On a drive to the shops, I glanced at my boys in the rear-vision mirror.
‘Mum, why does Billie live in Japan?’ Milla asked out of the blue, searching for my eyes in the mirror.
‘She has a fancy job there. In a big company.’
‘Will she ever come back here to live?’
‘I don’t think so. She likes living in the city.’
‘What about your other sister, the one who’s dead?’ In the back of the car Milla was suddenly alert. ‘What’s she called again?’
Luca listened, but didn’t speak.
‘Zoe was her name … Billie and Zoe.’
Holding my breath, I waited for the next question.
‘But how did she die, Mum?’ Milla asked.
It seemed to me that the truth was my only option. The raw truth: It happened, it was like a bomb dropping, no one was unscathed.

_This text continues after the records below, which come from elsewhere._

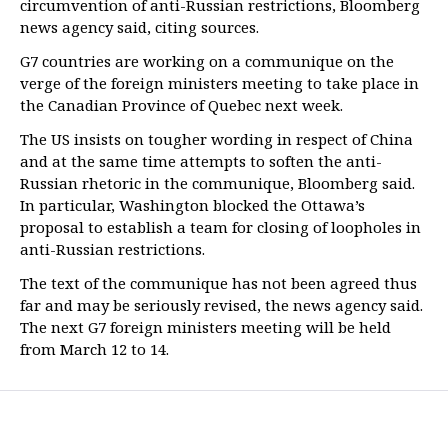
circumvention of anti-Russian restrictions, Bloomberg
news agency said, citing sources.
G7 countries are working on a communique on the
verge of the foreign ministers meeting to take place in
the Canadian Province of Quebec next week.
The US insists on tougher wording in respect of China
and at the same time attempts to soften the anti-
Russian rhetoric in the communique, Bloomberg said.
In particular, Washington blocked the Ottawa’s
proposal to establish a team for closing of loopholes in
anti-Russian restrictions.
The text of the communique has not been agreed thus
far and may be seriously revised, the news agency said.
The next G7 foreign ministers meeting will be held
from March 12 to 14.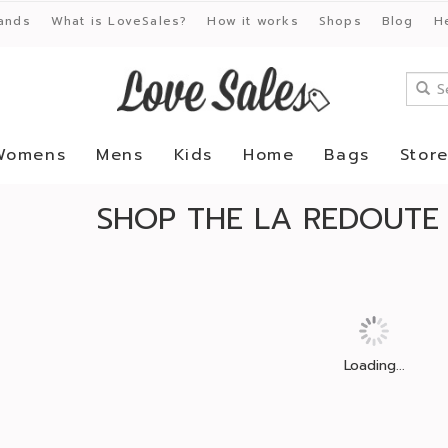
ands
What is LoveSales?
How it works
Shops
Blog
H
Womens
Mens
Kids
Home
Bags
Stor
SHOP THE LA REDOUTE
Loading...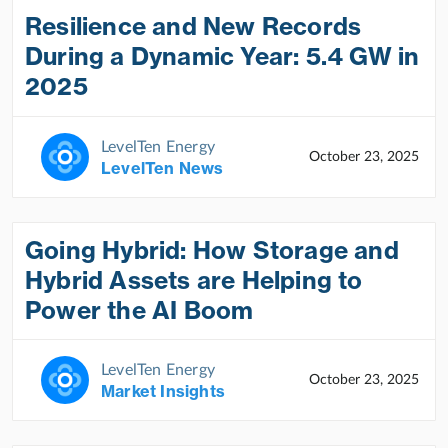
Resilience and New Records
During a Dynamic Year: 5.4 GW in
2025
LevelTen Energy
October 23, 2025
LevelTen News
Going Hybrid: How Storage and
Hybrid Assets are Helping to
Power the AI Boom
LevelTen Energy
October 23, 2025
Market Insights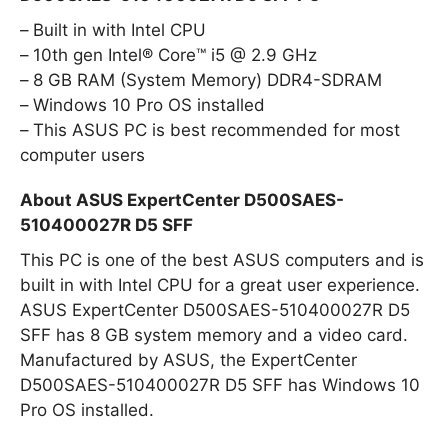
Built in with Intel CPU
10th gen Intel® Core™ i5 @ 2.9 GHz
8 GB RAM (System Memory) DDR4-SDRAM
Windows 10 Pro OS installed
This ASUS PC is best recommended for most
computer users
About ASUS ExpertCenter D500SAES-
510400027R D5 SFF
This PC is one of the best ASUS computers and is
built in with Intel CPU for a great user experience.
ASUS ExpertCenter D500SAES-510400027R D5
SFF has 8 GB system memory and a video card.
Manufactured by ASUS, the ExpertCenter
D500SAES-510400027R D5 SFF has Windows 10
Pro OS installed.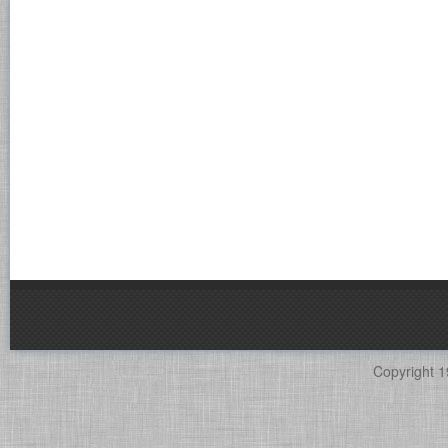
Copyright 1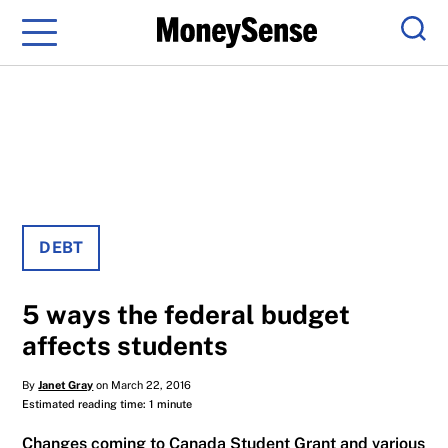
Menu
Sear
DEBT
5 ways the federal budget
affects students
By
Janet Gray
on March 22, 2016
Estimated reading time: 1 minute
Changes coming to Canada Student Grant and various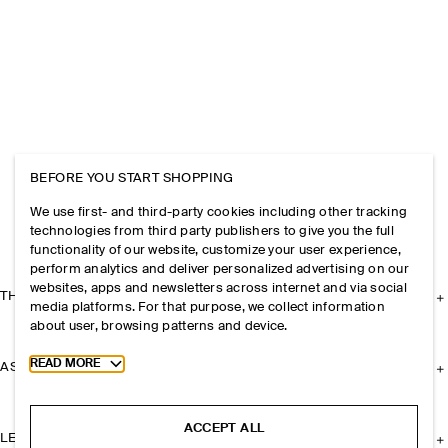
BEFORE YOU START SHOPPING
We use first- and third-party cookies including other tracking
technologies from third party publishers to give you the full
functionality of our website, customize your user experience,
perform analytics and deliver personalized advertising on our
websites, apps and newsletters across internet and via social
THE COMPANY
media platforms. For that purpose, we collect information
about user, browsing patterns and device.
Toggle more cookie information
READ MORE
ASSISTANCE
ACCEPT ALL
LEGAL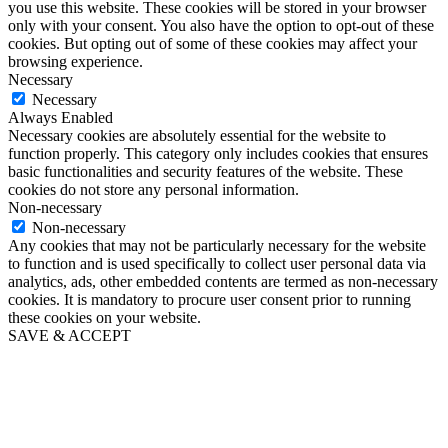
you use this website. These cookies will be stored in your browser
only with your consent. You also have the option to opt-out of these
cookies. But opting out of some of these cookies may affect your
browsing experience.
Necessary
Necessary
Always Enabled
Necessary cookies are absolutely essential for the website to
function properly. This category only includes cookies that ensures
basic functionalities and security features of the website. These
cookies do not store any personal information.
Non-necessary
Non-necessary
Any cookies that may not be particularly necessary for the website
to function and is used specifically to collect user personal data via
analytics, ads, other embedded contents are termed as non-necessary
cookies. It is mandatory to procure user consent prior to running
these cookies on your website.
SAVE & ACCEPT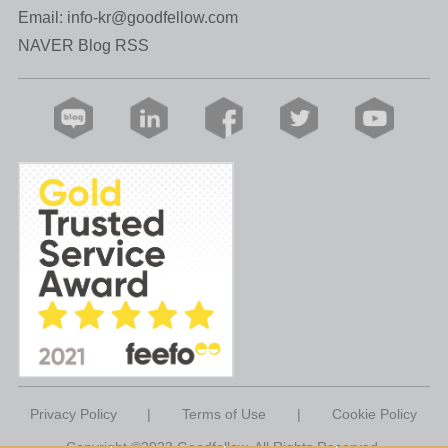
Email:
info-kr@goodfellow.com
NAVER Blog RSS
Privacy Policy
|
Terms of Use
|
Cookie Policy
Copyright ©2023 Goodfellow. All Rights Reserved.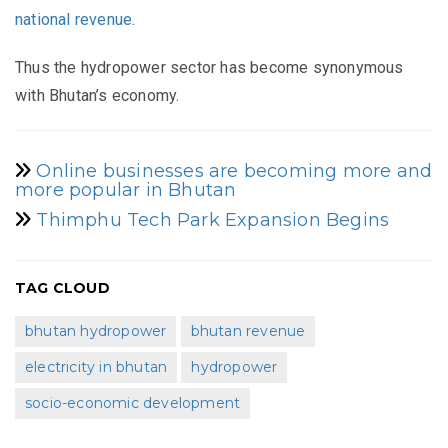
national revenue.
Thus the hydropower sector has become synonymous
with Bhutan’s economy.
Online businesses are becoming more and
more popular in Bhutan
Thimphu Tech Park Expansion Begins
TAG CLOUD
bhutan hydropower
bhutan revenue
electricity in bhutan
hydropower
socio-economic development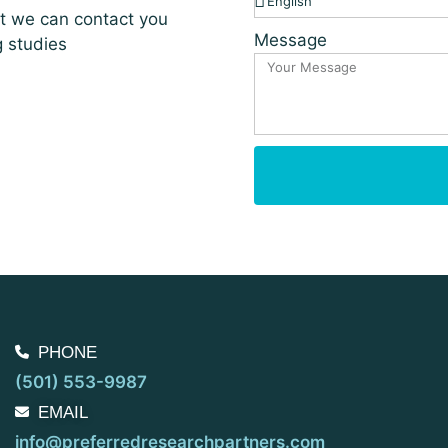
at we can contact you
Message
g studies
PHONE
(501) 553-9987
EMAIL
info@preferredresearchpartners.com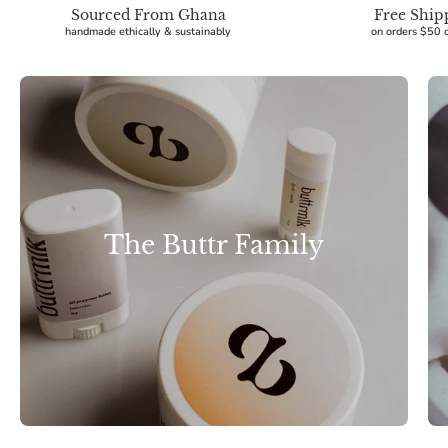
Sourced From Ghana
Free Ship
handmade ethically & sustainably
on orders $50 
The Buttr Family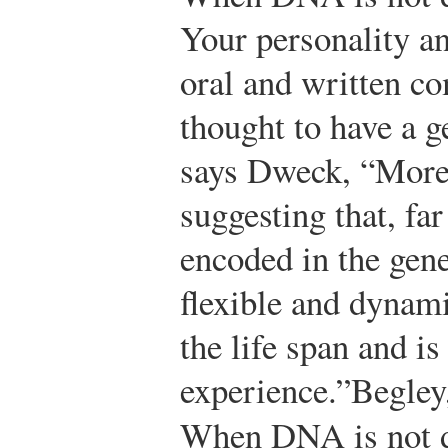
Your personality an
oral and written c
thought to have a 
says Dweck, “More 
suggesting that, fa
encoded in the gene
flexible and dynami
the life span and i
experience.”
Begley
When DNA is not d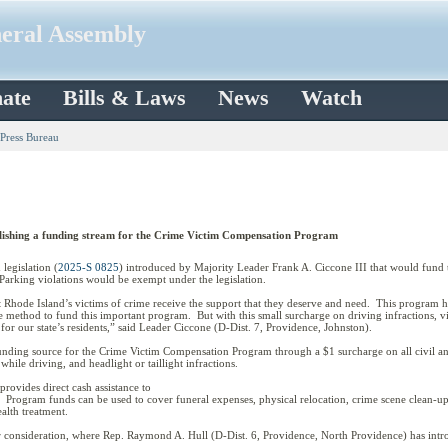
neral Assembly
ate
Bills & Laws
News
Watch
 Press Bureau
ablishing a funding stream for the Crime Victim Compensation Program
egislation (
2025-S 0825
) introduced by Majority Leader Frank A. Ciccone III that would fun
. Parking violations would be exempt under the legislation.
hat Rhode Island’s victims of crime receive the support that they deserve and need. This program 
 method to fund this important program. But with this small surcharge on driving infractions, vict
o for our state’s residents,” said Leader Ciccone (D-Dist. 7, Providence, Johnston).
funding source for the Crime Victim Compensation Program through a $1 surcharge on all civil and 
g while driving, and headlight or taillight infractions.
ovides direct cash assistance to
 Program funds can be used to cover funeral expenses, physical relocation, crime scene clean-up,
ealth treatment.
r consideration, where Rep. Raymond A. Hull (D-Dist. 6, Providence, North Providence) has intro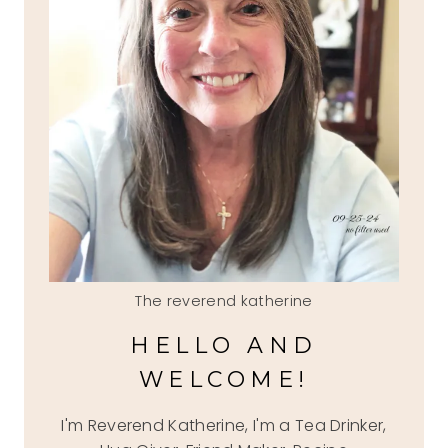
The reverend katherine
HELLO AND
WELCOME!
I'm Reverend Katherine, I'm a Tea Drinker,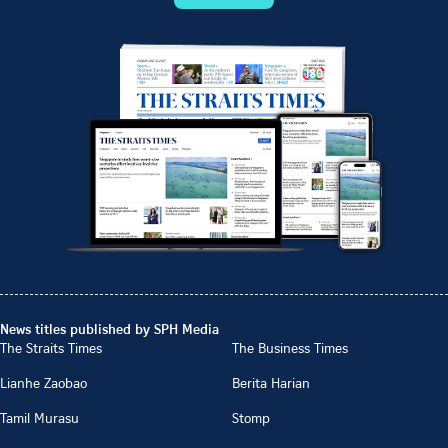
News titles published by SPH Media
The Straits Times
The Business Times
Lianhe Zaobao
Berita Harian
Tamil Murasu
Stomp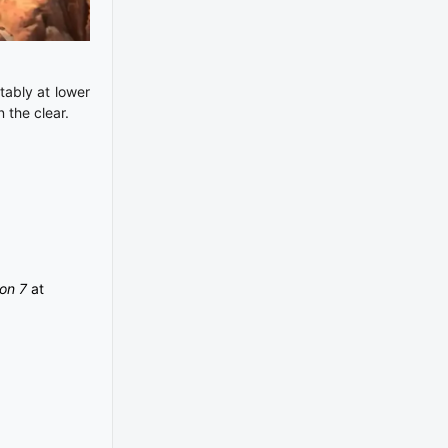
tably at lower
n the clear.
ion 7
at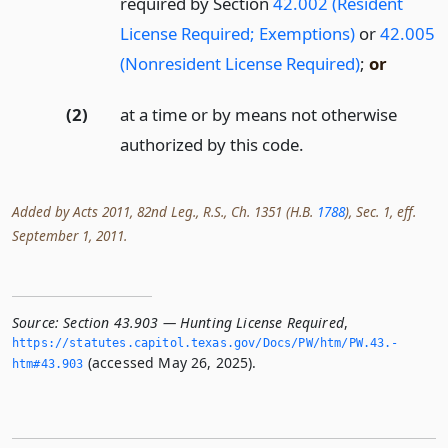
required by Section
42.002 (Resident
License Required; Exemptions)
or
42.005
(Nonresident License Required)
;
or
(2)
at a time or by means not otherwise
authorized by this code.
Added by Acts 2011, 82nd Leg., R.S., Ch. 1351 (H.B.
1788
), Sec. 1, eff.
September 1, 2011.
Source:
Section 43.903 — Hunting License Required
,
https://statutes.­capitol.­texas.­gov/Docs/PW/htm/PW.­43.­
(accessed May 26, 2025).
htm#43.­903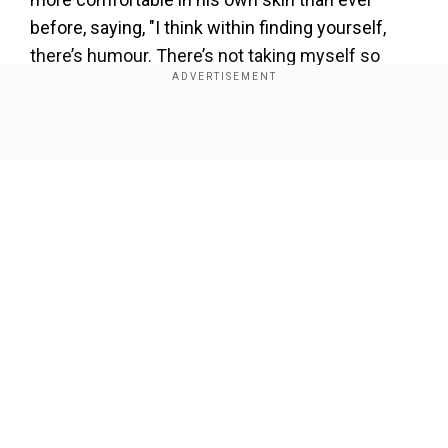
before, saying, "I think within finding yourself,
there’s humour. There’s not taking myself so
seriously. I don’t feel like I’m waking up every day
and stepping into the role of Shawn. I feel like I’m
just waking up as him."
Show Full Article
Add WION as a Preferred Source
"You’re not necessarily a moving target when it
comes to figuring yourself out. If you figured
another parcel of yourself out, do you get to keep
Our Network Sites
that forever?" Mayer asked.
"I’m always here to let parts die," Mendes
confessed. "But subconsciously I hold onto
some parts." When Mayer prompted him to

I breathed in and out, slowly, wanting to reply but not knowing how.
‘She killed herself—’
I scanned Milla’s face in the mirror. He looked thoughtful, pensive.
‘Like your dad?’
I’d already had a conversation with Milla about my father’s suicide. He knew the basic facts.
‘Yes, like my dad.’
Milla peered out the window. I could see Luca’s gaze slip back and forth between us. I’d avoided telling Luca that part of the story at the creek. There in the car, I didn’t know what else to say, what to explain and what to leave out. My boys were five and three, too little for the details. I wound down the window to feel the wind in my face.